#### Textabschnitt:
---+---
Rechts: Von "Taten und Abenteuer deutscher Jungen im wilden Pori" in der ehemaligen Kolonie 'Deutsch-Ostafrika' träumte Reinhard Roehle, als er 1921 seinen Jugendroman 'Auf großer Safari mit treuen Askari' schrieb.
1939 erschienen Wilhelm Dietendorfs Erzählung 'Ndongo, der treue Kamerunsoldat' und A. Schmidt-Saronas Jugendbuch 'Seliman, der treue Askari'.
 
 

Der Kriegsalltag sah anders aus als auf den Jenfelder Reliefs dargestellt: müde Askari und erschöpfte Träger im Ersten Weltkrieg in der Kolonie 'Deutsch-Ostafrika'.
 

 
 
Sind Abbildungen von Schwarzen Menschen in Europa so "durchaus ungewöhnlich", wie das Beiratspapier glaubhaft machen will? Seit der Barockmalerei sind Bilder bekannt, auf denen sich weiße Europäer_innen mit Schwarzen Dienerschaften porträtieren ließen; ihr Weißsein betonen sie zusätzlich mit Puder und Perücken. Solche rassistischen Kontrastierungen tauchen zuweilen noch heute in der Werbung auf.
 
Das wilhelminische Wissmann-Denkmalensemble, das 1909-1918 in Dar es Salaam und 1922-1968 vor der Universität Hamburg stand, zeigt einen Askari, der unten am Sockel steht und devot zu 'seinem' weißen 'Herrn' emporblickt; hier wird koloniale Hierarchie durch Höhenunterschiede, Blickrichtungen und Körpergrößen betont. 17) Denkmalentwürfe aus der Kaiserzeit zeigen, dass es keineswegs ungewöhnlich war, Schwarze und weiße Denkmalkörper zueinander zu setzen; der Grad der bildgewordenen kolonialen Gewalt variierte dabei je nachdem, ob gerade Krieg oder 'kolonialer Frieden' herrschte. 18) Im nationalsozialistischen 'Deutsch-Ostafrikaner-Ehrenmal' in Hamburg-Aumühle wiederholt sich das Jenfelder Bildprogramm im Singular: ein ausspähender Offizier, ein 'treuer' Askari und ein müder, aber 'opferwilliger' Träger.
 

Das Wissmann-Denkmalensemble mit der Figur des Askari am Hafentor im Rahmen des Kunstprojekts afrika-hamburg.de und das 'Ostafrikaner-Ehrenmal' in Hamburg-Aumühle (Photos: Jokinen)
 

Darstellungen von Schwarzen und weißen Körpern in Denkmälern:
Oben: Adolf Brütts Entwurf für Berlin. Hier wird der koloniale Frieden als ein ahistorisches Ideal nach antikem Vorbild dargestellt. Die Figuren der Kolonisierten am Sockel erscheinen lediglich als dienstbare Wesen, Naturreichtümer Afrikas darbietend.
Unten: Kurz nach dem Kolonialkrieg 1904-1908 in 'Deutsch-Südwestafrika' wurde ein Wettbewerb für ein Kriegerdenkmal in Windhoek ausgeschrieben, namhafte Bildhauer beteiligten sich. Diese Wettbewerbsbeiträge zeigen unverhohlene Allmachtsphantasien der deutschen Sieger.
---+---
#### Vorliegende Daten:
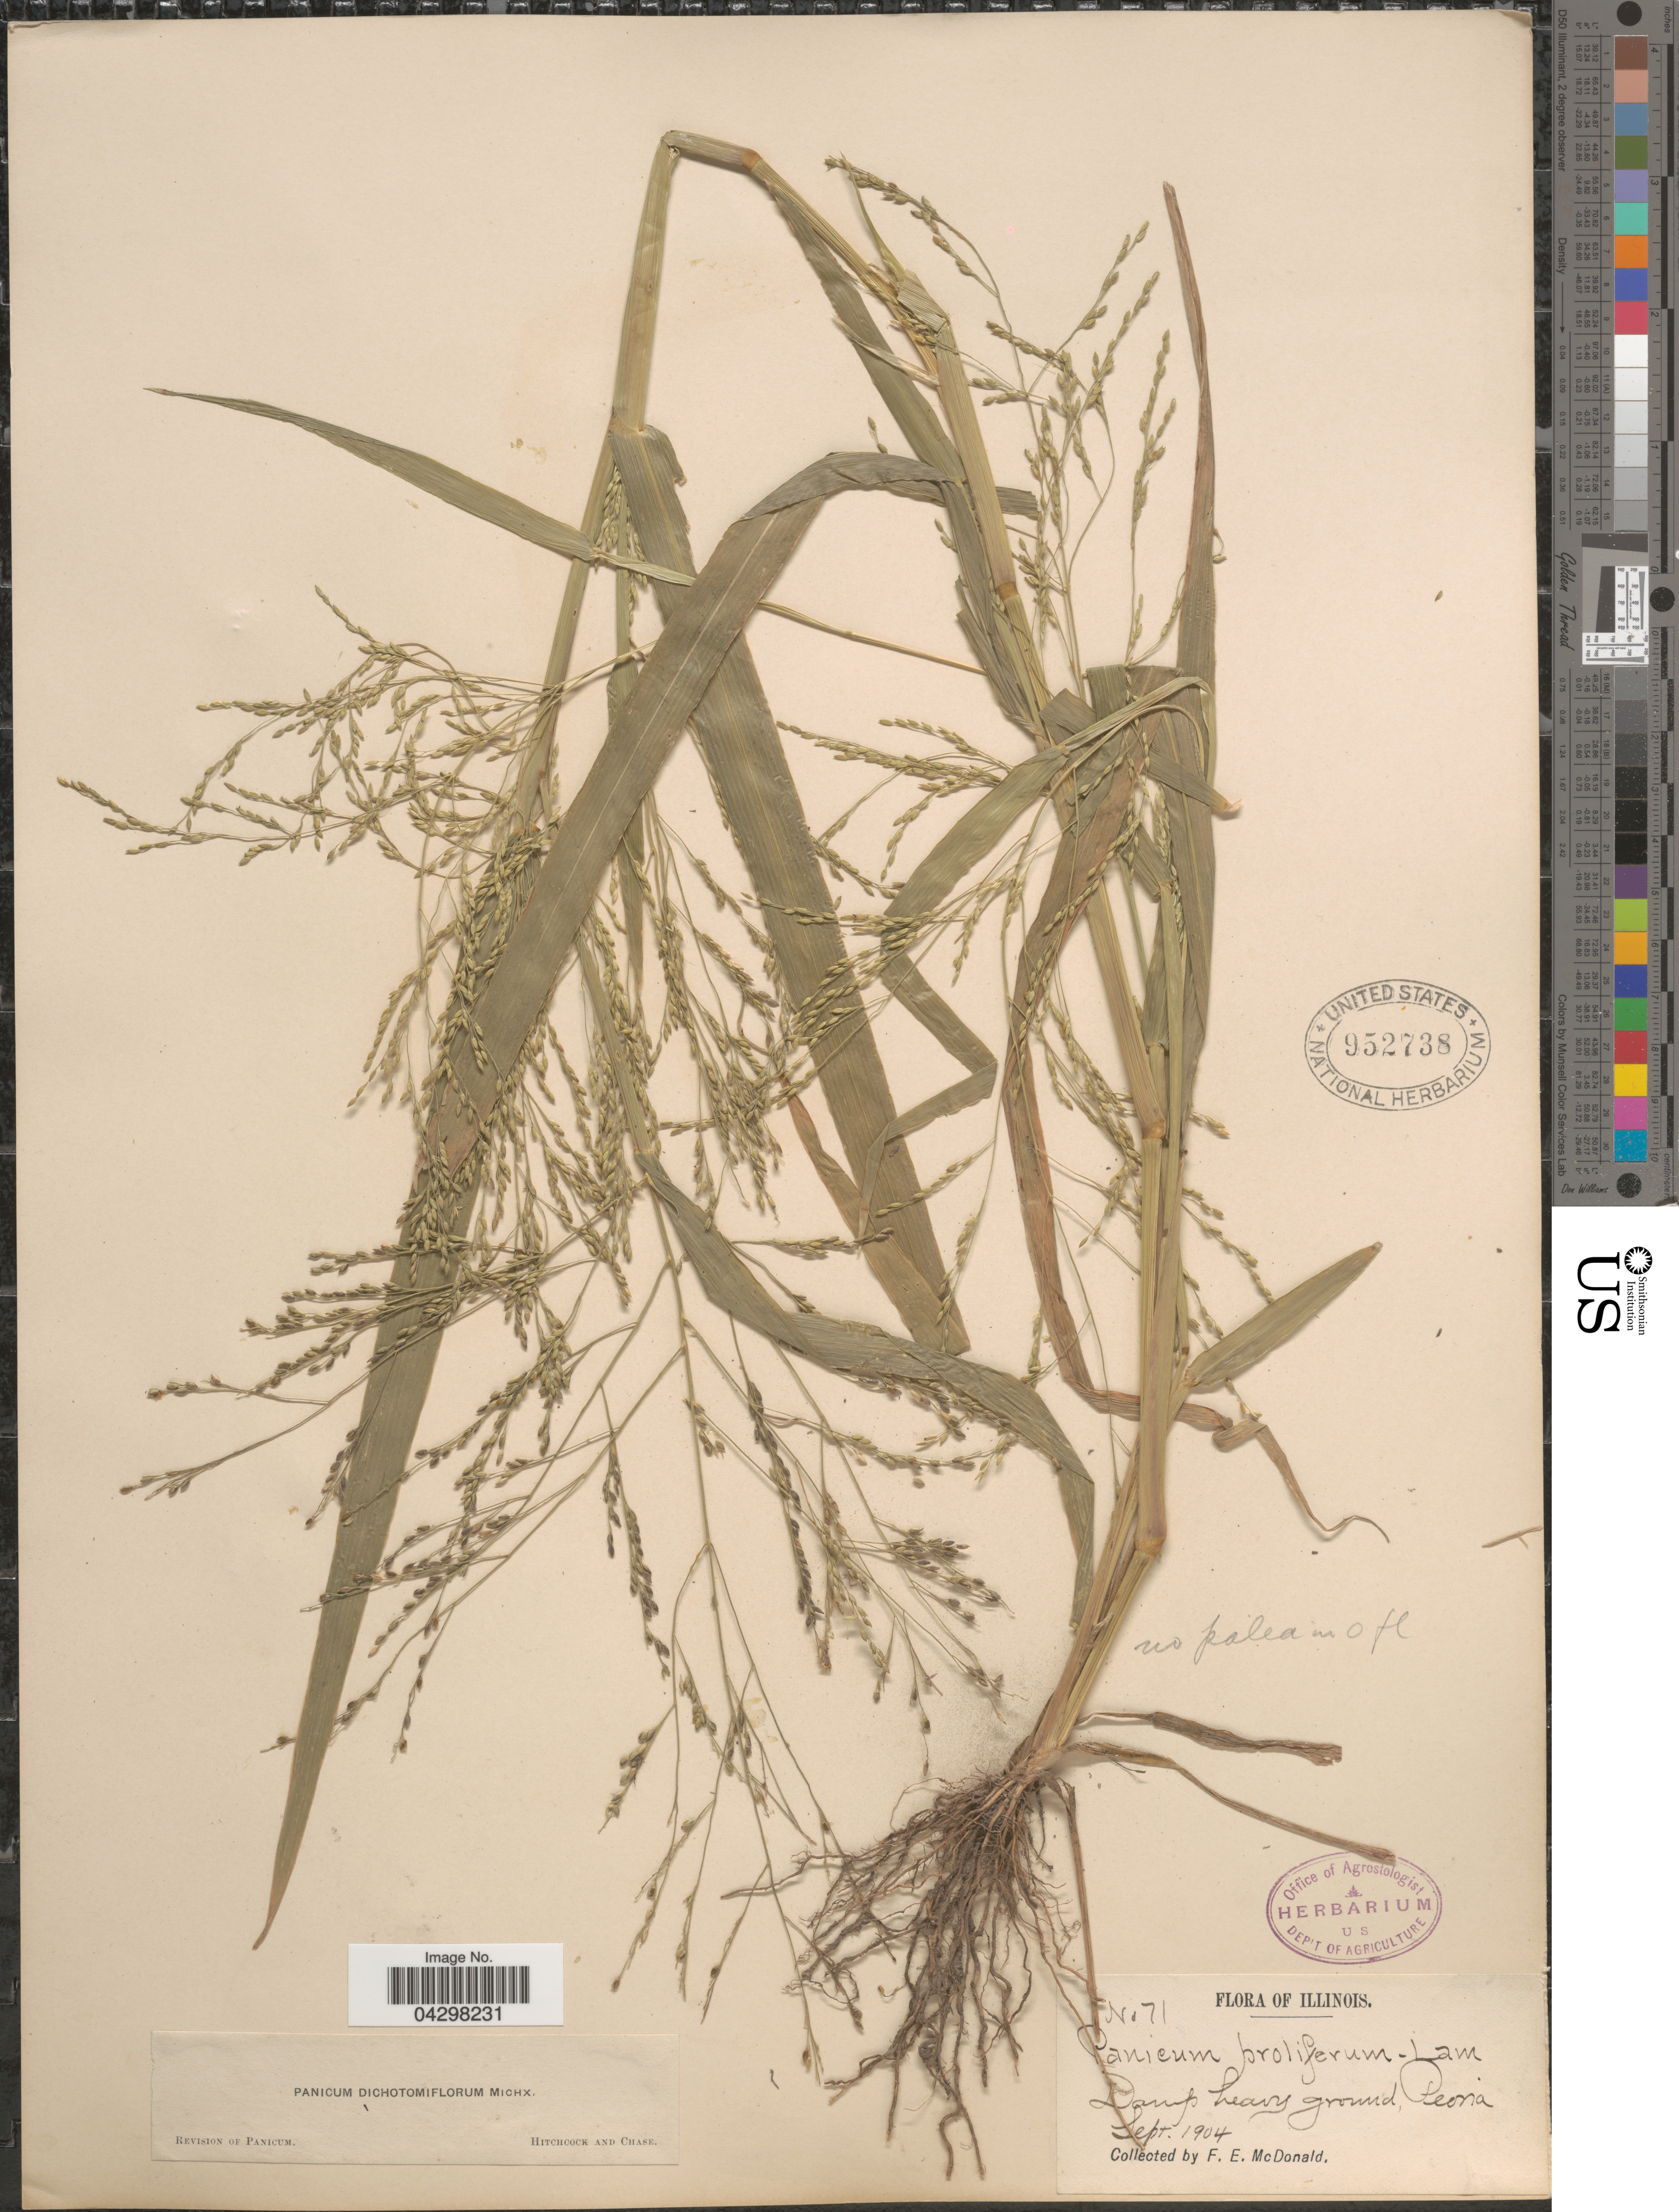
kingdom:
---+---
#### Arbeitsauftrag:
Wo stand das Wissmann-Denkmalensemble laut dem Textabschnitt über koloniale Denkmäler in den Jahren 1922 bis 1968?

#### Lösung:
Vor der Universität Hamburg.